8. Il résulte de ce qui précède qu’il y a lieu d’enjoindre à Mme B… et à ses deux enfants de quitter, dans un délai qu’il convient de fixer à deux mois à compter de la notification de la présente ordonnance, le logement qu’ils occupent irrégulièrement au centre d’accueil pour demandeurs d’asile Huda Adoma, située 194 rue de Lille à Halluin. À défaut pour Mme B… et ses deux enfants d’avoir quitté les lieux dans le délai ainsi prescrit, le préfet du Nord est autorisé à procéder à l’évacuation forcée des lieux.
Sur les frais liés au litige :
9. Les dispositions des articles L. 761-1 et 37 de la loi du 10 juillet 1991 font obstacle à ce que soit mise à la charge de l’État, qui n’est pas dans la présente instance, partie perdante, la somme que demande le conseil de Mme B… sur leur fondement.
O R D O N N E :
Article 1er : Mme B… est admise à l’aide juridictionnelle à titre provisoire.

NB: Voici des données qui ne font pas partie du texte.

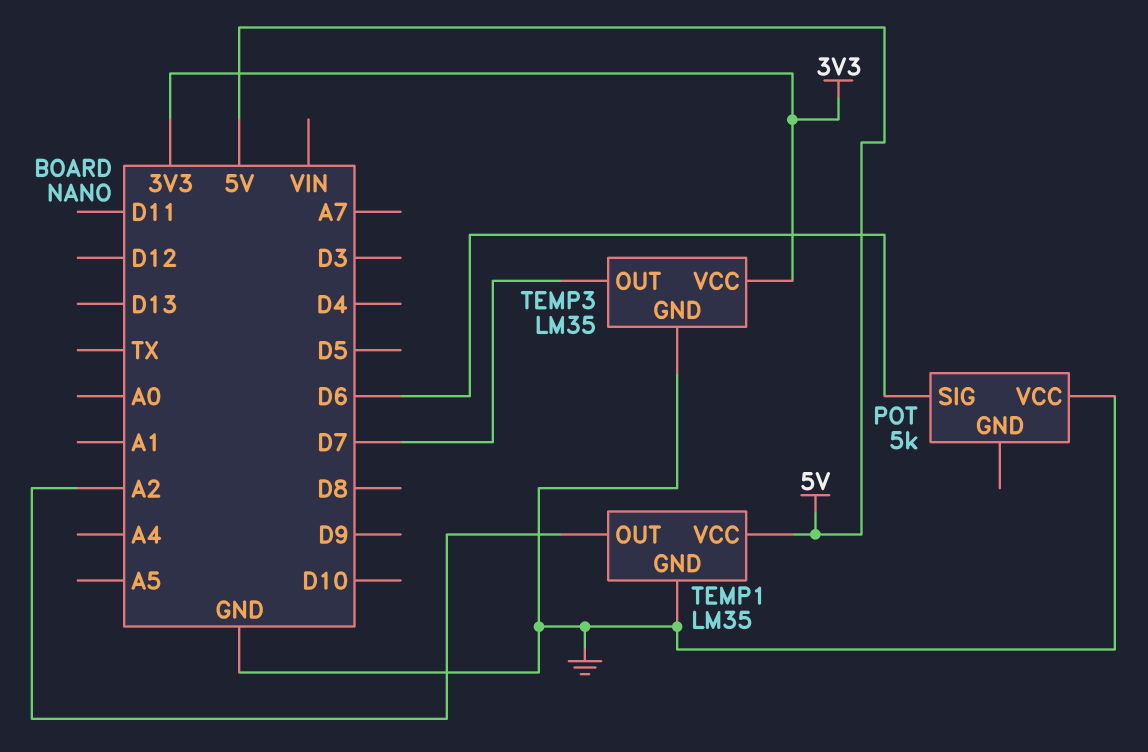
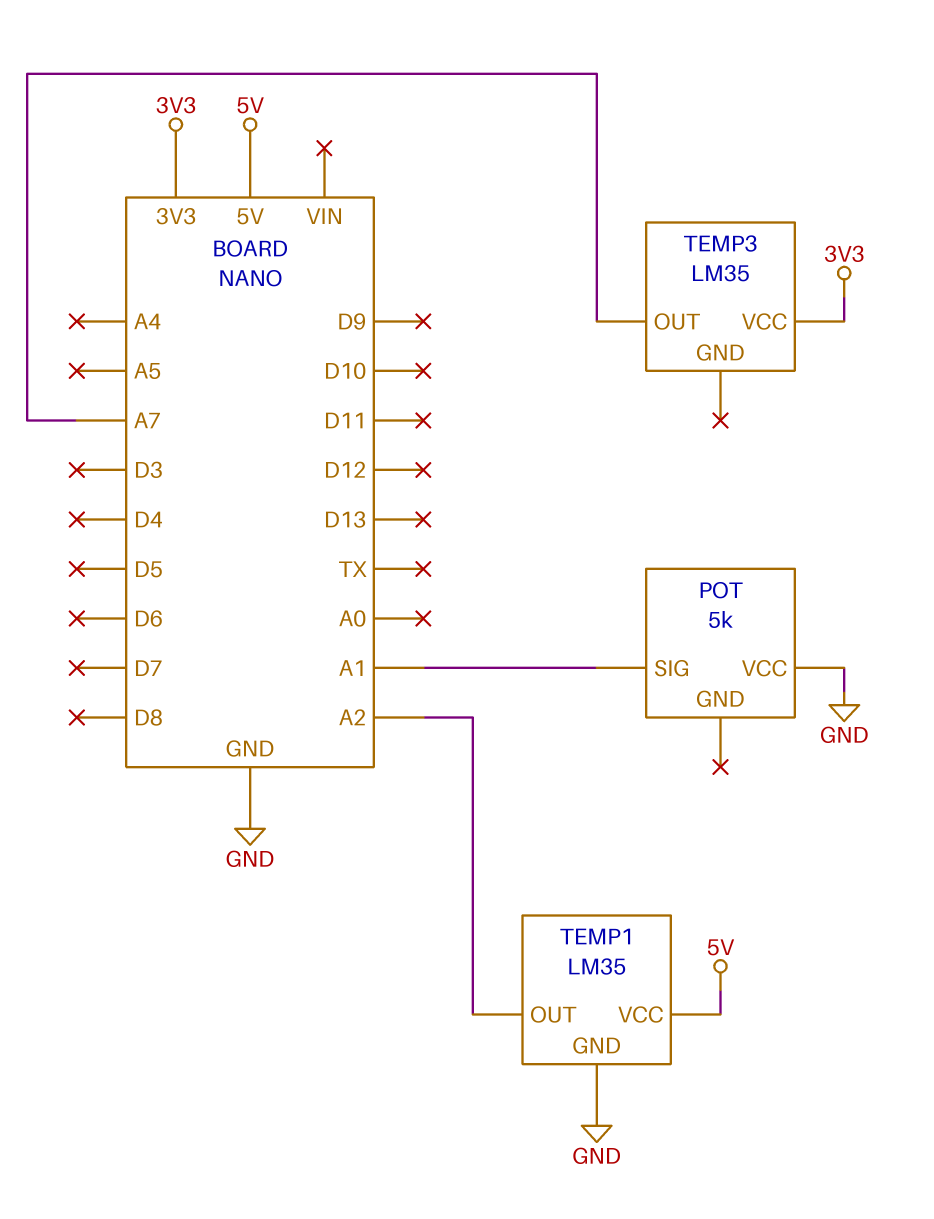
POT pin SIG: D6 -> A1
TEMP3 pin GND: GND -> none
TEMP3 pin OUT: D7 -> A7

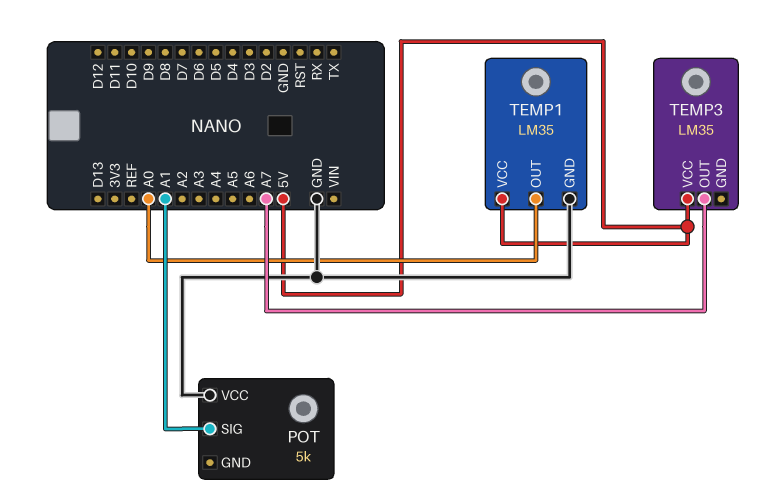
TEMP1 pin OUT: A2 -> A0
TEMP3 pin VCC: 3V3 -> 5V

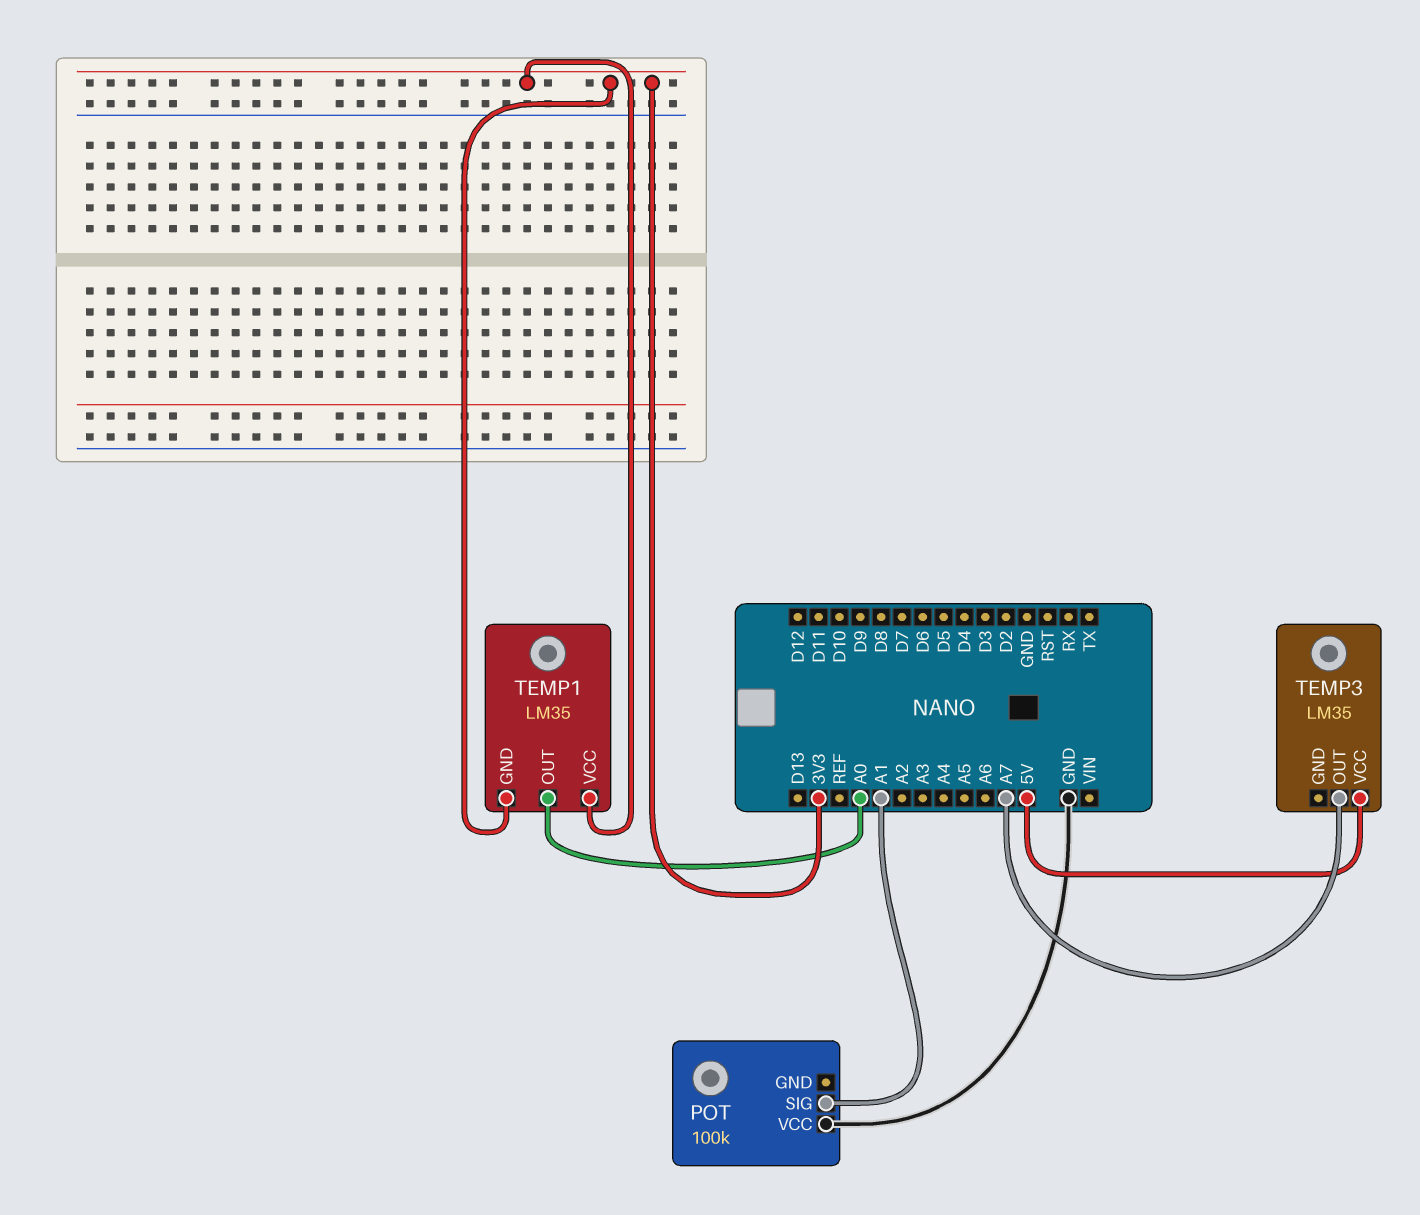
POT: 5k -> 100k
TEMP1 pin GND: GND -> 3V3
TEMP1 pin VCC: 5V -> 3V3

Article 2 : Il est enjoint à Mme B… à ses deux enfants de libérer le logement qu’ils occupent au sein du centre d’accueil et d’hébergement des demandeurs d’asile Huda Adoma d’Halluin et d’évacuer ses biens dans un délai de deux mois à compter de la notification de la présente ordonnance.
Article 3 : À défaut pour Mme B… d’avoir déféré à l’injonction prononcée à l’article 2, le préfet du Nord pourra faire procéder d’office à son expulsion et celles de ses deux enfants et donner toutes instructions utiles au gestionnaire du lieu d’hébergement afin de débarrasser les lieux des biens meubles s’y trouvant, aux frais et risques de Mme B….
Article 4 : Le surplus des conclusions est rejeté.
Article 5 : La présente ordonnance sera notifiée au ministre de l’intérieur, à Mme D… B… et Me Laporte.
Copie en sera adressée pour information au préfet du Nord.
Fait à Lille, le 6 février 2026.
Le juge des référés,
Signé,
P. Lassaux
La République mande et ordonne au ministre de l’intérieur en ce qui le concerne et à tous commissaires de justice à ce requis en ce qui concerne les voies de droit commun, contre les parties privées, de pourvoir à l’exécution de la présente ordonnance.